EXERCISE
Starting at the beginning of the data and ending with the line that contains "Ren magi? Når tanker kan flytte ting", inclusive, express each line as a string in a JSON list. Leave out blank lines.

EXERCISE INPUT
※ ※ ※
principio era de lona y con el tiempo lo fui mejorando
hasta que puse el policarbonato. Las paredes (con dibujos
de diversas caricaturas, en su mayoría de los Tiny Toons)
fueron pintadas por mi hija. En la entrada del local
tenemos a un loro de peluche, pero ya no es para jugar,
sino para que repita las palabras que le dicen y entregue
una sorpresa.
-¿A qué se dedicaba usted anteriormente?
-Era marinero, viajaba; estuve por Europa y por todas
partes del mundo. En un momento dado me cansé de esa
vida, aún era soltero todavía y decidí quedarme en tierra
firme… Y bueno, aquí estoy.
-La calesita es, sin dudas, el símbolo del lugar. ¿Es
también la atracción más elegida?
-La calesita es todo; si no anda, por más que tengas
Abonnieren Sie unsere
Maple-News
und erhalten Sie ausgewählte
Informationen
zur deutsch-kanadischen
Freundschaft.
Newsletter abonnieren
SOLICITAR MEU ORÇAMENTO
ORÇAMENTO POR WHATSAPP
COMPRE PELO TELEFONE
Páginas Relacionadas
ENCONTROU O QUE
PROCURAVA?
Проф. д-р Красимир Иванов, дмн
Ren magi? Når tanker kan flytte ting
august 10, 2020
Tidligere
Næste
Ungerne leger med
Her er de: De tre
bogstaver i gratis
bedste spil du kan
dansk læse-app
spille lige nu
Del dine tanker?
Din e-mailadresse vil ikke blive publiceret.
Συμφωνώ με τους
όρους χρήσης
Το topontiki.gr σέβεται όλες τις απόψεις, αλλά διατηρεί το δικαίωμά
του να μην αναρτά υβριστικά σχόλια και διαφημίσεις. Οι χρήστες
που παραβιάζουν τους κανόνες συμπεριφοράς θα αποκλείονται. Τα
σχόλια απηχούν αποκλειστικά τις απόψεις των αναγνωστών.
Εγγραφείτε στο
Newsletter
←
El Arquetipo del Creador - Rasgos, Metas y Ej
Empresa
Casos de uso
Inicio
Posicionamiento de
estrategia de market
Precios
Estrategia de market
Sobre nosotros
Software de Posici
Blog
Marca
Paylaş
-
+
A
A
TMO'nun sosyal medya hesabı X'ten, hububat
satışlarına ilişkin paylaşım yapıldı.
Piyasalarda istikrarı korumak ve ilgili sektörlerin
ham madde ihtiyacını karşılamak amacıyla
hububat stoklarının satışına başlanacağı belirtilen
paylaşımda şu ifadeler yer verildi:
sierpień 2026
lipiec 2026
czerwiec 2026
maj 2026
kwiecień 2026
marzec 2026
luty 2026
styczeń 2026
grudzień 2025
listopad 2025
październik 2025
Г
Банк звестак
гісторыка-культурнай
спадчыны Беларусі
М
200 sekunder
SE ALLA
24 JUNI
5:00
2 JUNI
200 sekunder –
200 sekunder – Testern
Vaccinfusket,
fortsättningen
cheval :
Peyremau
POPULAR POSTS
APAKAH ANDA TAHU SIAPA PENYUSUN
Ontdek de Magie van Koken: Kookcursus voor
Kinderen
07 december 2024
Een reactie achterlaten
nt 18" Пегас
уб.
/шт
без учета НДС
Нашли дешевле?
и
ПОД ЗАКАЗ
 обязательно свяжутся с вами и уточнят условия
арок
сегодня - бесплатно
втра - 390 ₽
※ ※ ※
RESULT OF THIS TASK
[
  "principio era de lona y con el tiempo lo fui mejorando",
  "hasta que puse el policarbonato. Las paredes (con dibujos",
  "de diversas caricaturas, en su mayoría de los Tiny Toons)",
  "fueron pintadas por mi hija. En la entrada del local",
  "tenemos a un loro de peluche, pero ya no es para jugar,",
  "sino para que repita las palabras que le dicen y entregue",
  "una sorpresa.",
  "-¿A qué se dedicaba usted anteriormente?",
  "-Era marinero, viajaba; estuve por Europa y por todas",
  "partes del mundo. En un momento dado me cansé de esa",
  "vida, aún era soltero todavía y decidí quedarme en tierra",
  "firme… Y bueno, aquí estoy.",
  "-La calesita es, sin dudas, el símbolo del lugar. ¿Es",
  "también la atracción más elegida?",
  "-La calesita es todo; si no anda, por más que tengas",
  "Abonnieren Sie unsere",
  "Maple-News",
  "und erhalten Sie ausgewählte",
  "Informationen",
  "zur deutsch-kanadischen",
  "Freundschaft.",
  "Newsletter abonnieren",
  "SOLICITAR MEU ORÇAMENTO",
  "ORÇAMENTO POR WHATSAPP",
  "COMPRE PELO TELEFONE",
  "Páginas Relacionadas",
  "ENCONTROU O QUE",
  "PROCURAVA?",
  "Проф. д-р Красимир Иванов, дмн",
  "Ren magi? Når tanker kan flytte ting"
]